The Newburgh teenager who was killed in a car crash on Monday night was due to start his senior year of high school the next day, according to his aunt, who described him as a “fantastic kid” with a “heart of gold.”
Kadin Brown, 17, died on Monday at 9:19 p.m. after he and a friend, Steven Shelley, 23, crashed while driving on Route 69, also known as Hampden Road, in Carmel.
Brown was supposed to begin his senior year at Hampden Academy the following day.
He was considering military service after graduation, following in the footsteps of his uncle, a retired Marine, according to his aunt, Amanda Eaton of Portland.
Shelley, who was driving a 2003 Nissan sedan, worked at a Dunkin’ Donuts in the same Newburgh building as the Dysart’s Travel Stop where Brown worked. The two had become friends, and were driving together after leaving work when the crash occurred, Eaton said.
Brown loved country music, especially artists like Kane Brown, as well as cooking ramen and dumplings, riding ATVs and dirt bikes, and working on cars, like his 2022 Nissan Sentra, which his mother Jessica had recently bought him to keep him safe.

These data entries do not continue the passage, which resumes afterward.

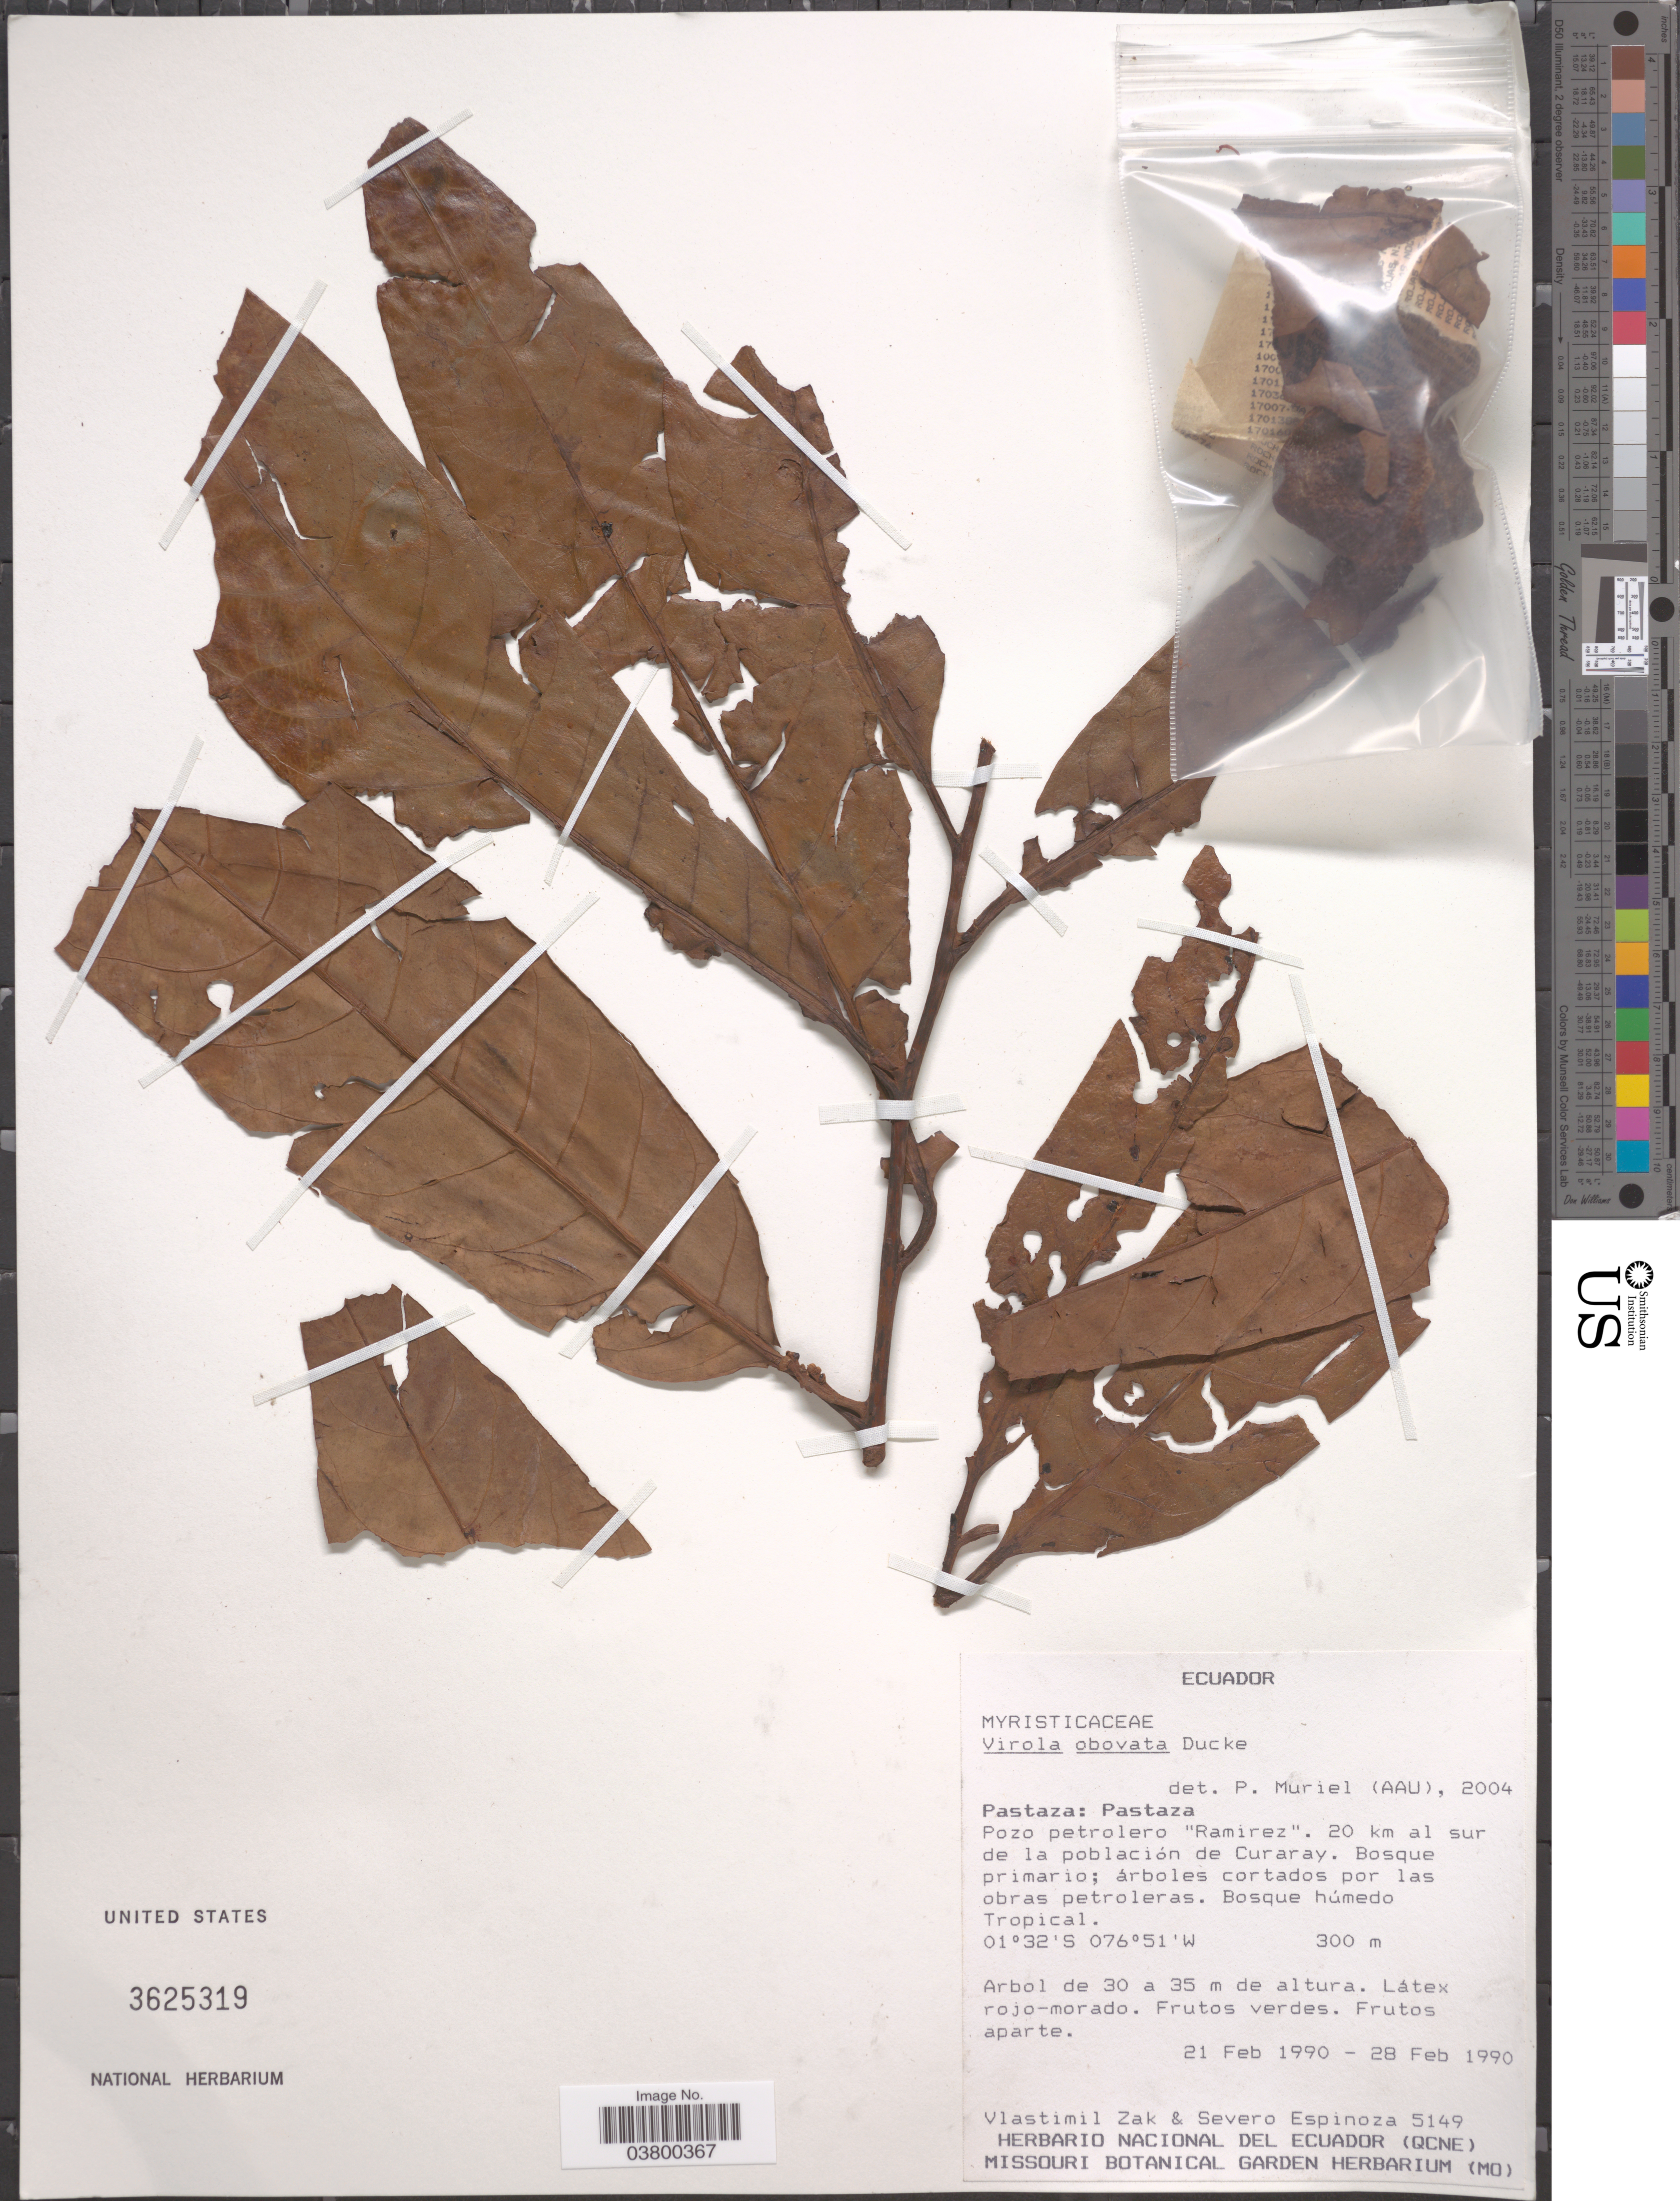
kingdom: Plantae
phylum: Tracheophyta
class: Magnoliopsida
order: Magnoliales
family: Myristicaceae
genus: Virola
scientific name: Virola obovata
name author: Ducke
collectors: V. Zak & S. Espinoza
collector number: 5149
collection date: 1990-02-21/1990-02-28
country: Ecuador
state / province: Pastaza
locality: Pozo petrolero "Ramirez". 20 km al sur de la población de Curaray.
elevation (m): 300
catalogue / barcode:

“He was very proud of that car,” Eaton said. She let him drive her car after his uncle taught him how to drive a manual transmission, and took pride when he only stalled once while driving on a hill in Portland.
Family was also important to Brown, she said.
In addition to his mother and her partner, he left behind a sibling, Conner, whom he was “an excellent brother to,” as well as a girlfriend, Tori, whom he loved very much, Eaton said.
“He was an incredibly caring and sweet young man, an amazing son, brother, grandson, nephew, cousin, boyfriend and friend to many people grieving his passing,” she said.
The family will host a memorial service at Bread of Life Church in Newburgh on Sept. 10, at 2 p.m., and are crowdfunding to pay for cremation and funeral services.
Correction: An earlier version of this article contained inaccurate information about Kadin Brown’s participation in a United Technologies Center program.